Supplied material.
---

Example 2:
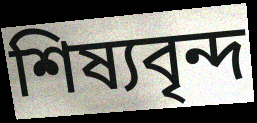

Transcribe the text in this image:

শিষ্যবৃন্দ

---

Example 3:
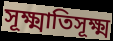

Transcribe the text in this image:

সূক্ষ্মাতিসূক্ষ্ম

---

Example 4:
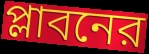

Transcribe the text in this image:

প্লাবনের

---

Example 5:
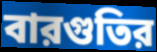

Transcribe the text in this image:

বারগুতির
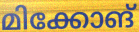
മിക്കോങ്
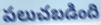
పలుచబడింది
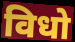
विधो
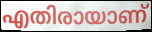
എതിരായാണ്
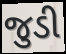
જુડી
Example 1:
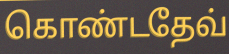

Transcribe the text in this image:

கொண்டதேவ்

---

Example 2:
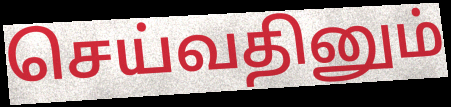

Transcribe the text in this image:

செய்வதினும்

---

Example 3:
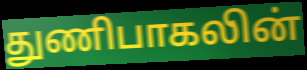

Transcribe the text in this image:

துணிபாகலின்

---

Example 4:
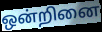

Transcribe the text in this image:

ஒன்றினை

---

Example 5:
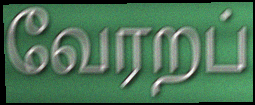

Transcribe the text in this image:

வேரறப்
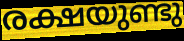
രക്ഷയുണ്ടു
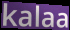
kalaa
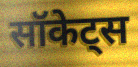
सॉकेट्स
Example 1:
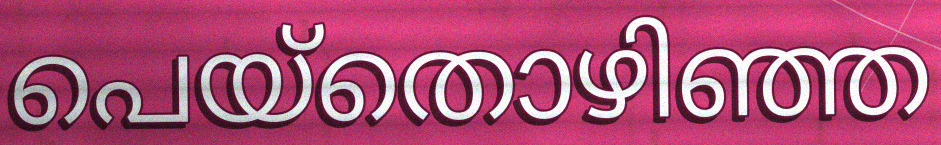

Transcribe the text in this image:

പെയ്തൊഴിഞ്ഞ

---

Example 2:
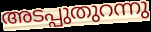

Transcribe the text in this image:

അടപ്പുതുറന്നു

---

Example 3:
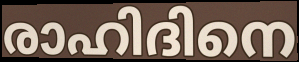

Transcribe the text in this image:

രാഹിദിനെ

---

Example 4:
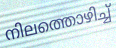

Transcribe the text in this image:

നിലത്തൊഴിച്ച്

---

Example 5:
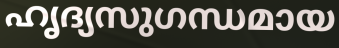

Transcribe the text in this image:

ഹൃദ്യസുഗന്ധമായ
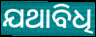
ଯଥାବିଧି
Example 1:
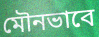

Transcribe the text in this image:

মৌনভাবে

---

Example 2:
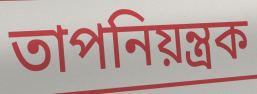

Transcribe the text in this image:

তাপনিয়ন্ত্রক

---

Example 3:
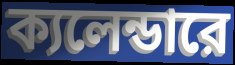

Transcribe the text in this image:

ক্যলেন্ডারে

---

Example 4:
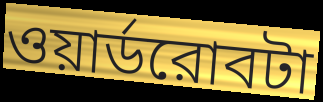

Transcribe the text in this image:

Exercise description.
Set down the lines of the records above exactly, apart from the pictures.

Answer to the exercise.
---

Example 2:

Transcribe the text in this image:

শিষ্যবৃন্দ

---

Example 3:

Transcribe the text in this image:

সূক্ষ্মাতিসূক্ষ্ম

---

Example 4:

Transcribe the text in this image:

প্লাবনের

---

Example 5:

Transcribe the text in this image:

বারগুতির
മിക്കോങ്
పలుచబడింది
विधो
എതിരായാണ്
જુડી
Example 1:

Transcribe the text in this image:

கொண்டதேவ்

---

Example 2:

Transcribe the text in this image:

செய்வதினும்

---

Example 3:

Transcribe the text in this image:

துணிபாகலின்

---

Example 4:

Transcribe the text in this image:

ஒன்றினை

---

Example 5:

Transcribe the text in this image:

வேரறப்
രക്ഷയുണ്ടു
kalaa
सॉकेट्स
Example 1:

Transcribe the text in this image:

പെയ്തൊഴിഞ്ഞ

---

Example 2:

Transcribe the text in this image:

അടപ്പുതുറന്നു

---

Example 3:

Transcribe the text in this image:

രാഹിദിനെ

---

Example 4:

Transcribe the text in this image:

നിലത്തൊഴിച്ച്

---

Example 5:

Transcribe the text in this image:

ഹൃദ്യസുഗന്ധമായ
ଯଥାବିଧି
Example 1:

Transcribe the text in this image:

মৌনভাবে

---

Example 2:

Transcribe the text in this image:

তাপনিয়ন্ত্রক

---

Example 3:

Transcribe the text in this image:

ক্যলেন্ডারে

---

Example 4:

Transcribe the text in this image:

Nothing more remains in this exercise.